9am: If you have something you would like to discuss or present put it on a piece of paper on the wall.
9 – 11am: Everyone walks around and votes for the discussions or presentations they would like to see.
11am: Those presentations with the most votes get places on the schedule for the day.
11:30am: Let the presentations/discussions begin!
What makes a BarCamp work is that everyone comes with something to share and something to learn. You pull from everyone’s experiences. At a conference were I felt way out of my league I was still able to offer a couple presentations on building Tribes (based on Seth Godin’s work) to learn and how to make presentations people will remember, (pulling from Presentation Zen) it seemed to be a hit.

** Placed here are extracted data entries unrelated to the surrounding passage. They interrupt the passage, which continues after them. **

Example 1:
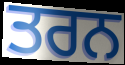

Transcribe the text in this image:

ਤਰਨ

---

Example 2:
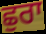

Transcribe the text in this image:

ਛੁਰਾ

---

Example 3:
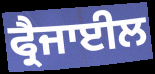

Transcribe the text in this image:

ਫ੍ਰੈਜਾਈਲ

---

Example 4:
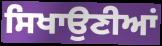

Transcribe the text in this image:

ਸਿਖਾਉਣੀਆਂ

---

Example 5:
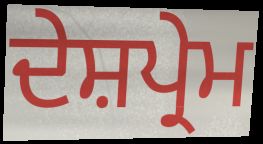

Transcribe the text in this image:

ਦੇਸ਼ਪ੍ਰੇਮ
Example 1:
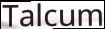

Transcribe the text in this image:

Talcum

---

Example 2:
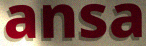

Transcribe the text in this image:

ansa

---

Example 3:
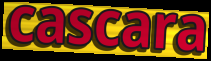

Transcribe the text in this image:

cascara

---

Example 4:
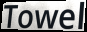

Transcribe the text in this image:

Towel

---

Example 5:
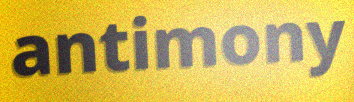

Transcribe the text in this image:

antimony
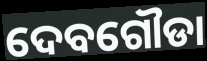
ଦେବଗୌଡା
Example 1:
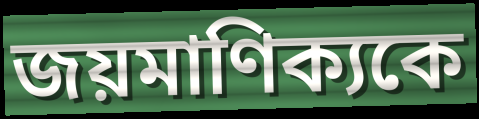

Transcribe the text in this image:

জয়মাণিক্যকে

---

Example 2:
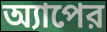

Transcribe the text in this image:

অ্যাপের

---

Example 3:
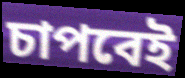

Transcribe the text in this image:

চাপবেই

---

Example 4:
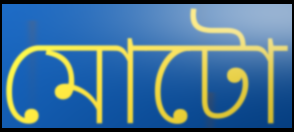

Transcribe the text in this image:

মোটো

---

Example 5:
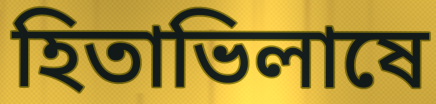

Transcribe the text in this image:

হিতাভিলাষে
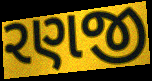
રણજી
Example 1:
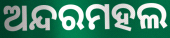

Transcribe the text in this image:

ଅନ୍ଦରମହଲ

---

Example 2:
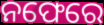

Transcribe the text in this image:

ନଫେରେ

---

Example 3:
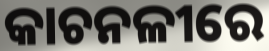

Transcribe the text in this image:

କାଚନଳୀରେ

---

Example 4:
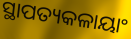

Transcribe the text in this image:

ସ୍ଥାପତ୍ୟକଳାୟାଂ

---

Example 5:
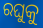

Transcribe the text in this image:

ରଘୁକୁ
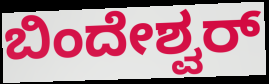
ಬಿಂದೇಶ್ವರ್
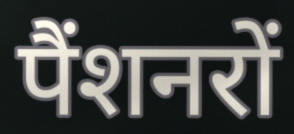
पैंशनरों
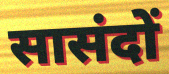
सासंदों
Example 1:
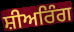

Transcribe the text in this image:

ਸ਼ੀਅਰਿੰਗ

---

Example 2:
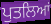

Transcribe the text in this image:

ਪੁਤਲਿਆਂ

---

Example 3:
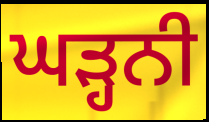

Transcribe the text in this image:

ਘੜ੍ਹਨੀ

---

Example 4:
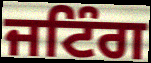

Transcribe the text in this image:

ਜਟਿੰਗ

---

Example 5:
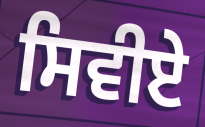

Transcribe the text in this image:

ਸਿਵੀਏ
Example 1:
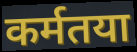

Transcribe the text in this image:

कर्मतया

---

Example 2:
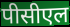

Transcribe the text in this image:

पीसीएल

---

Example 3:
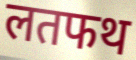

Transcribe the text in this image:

लतफथ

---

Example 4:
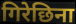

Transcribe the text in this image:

गिरेछिना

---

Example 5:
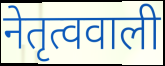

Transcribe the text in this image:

नेतृत्ववाली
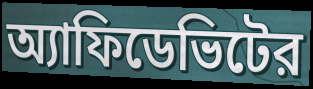
অ্যাফিডেভিটের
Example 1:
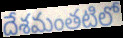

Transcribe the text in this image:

దేశమంతటిలో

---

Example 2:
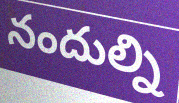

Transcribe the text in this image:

నందుల్ని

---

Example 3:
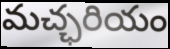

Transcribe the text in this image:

మచ్ఛరియం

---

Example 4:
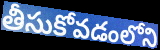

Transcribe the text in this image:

తీసుకోవడంలోని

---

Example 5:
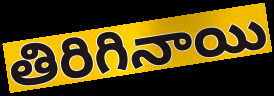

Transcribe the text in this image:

తిరిగినాయి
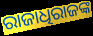
ରାଜାଧିରାଜଙ୍କ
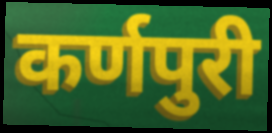
कर्णपुरी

But the real reason you go to any conference now a days is to connect with people. This was my first opportunity to really connect with the geeker side of Bangkok and that I did.
My favorite connection of the conference came while eating lunch and I was lucky enough to find a seat next to Kara. She had moved to Bangkok just this February from San Fransico after being laid-off by Linden Labs. Yes, the same Linden Labs that created Second Life.
Kara sold everything she had in San Francisco and came to Bangkok to travel. Running low on money she needed to find a way to use her marketing background…and found her niche in Second Life. She opened up a clothing store in Second Life (Second Life Link) and now makes enough money to live a nice life in Bangkok while traveling Asia. She has a Tribe of about 800 people. Second Lifer’s who love her virtual clothing line. She was at BarCamp looking for programmers and to make connections as she expands her Second Life business.
I asked her if she had ever thought of starting a “real” clothing line as there is plenty of opportunity to do so here in Asia to which she replied:
“I’d rather manage bytes than atoms”
She went on to explain that bytes are much easier to manage. There is no supply chain, no people, no contacts to worry about. There is just you and your customers.
“I work 10 hours a week and make enough money to live a nice life in Bangkok.”
Not bad for someone who just got laid off 6 months ago. This is what I love about down economies. Not that there is much to love about them, but that it challenges us to become creative. It makes us think deeper and different then we’ve thought before which bring about new ways of learning, living, and thinking. It’s no fluke that the Web 2.0 generation of tools started at the same time the web industry started to recover from the Tech Bubble of the late 90’s. All that new thinking waiting there for money, and look were it’s taken us. I so can’t wait to see what comes out of this latest down turn. Once we do recover I think we’ll find ourselves in a whole new global society.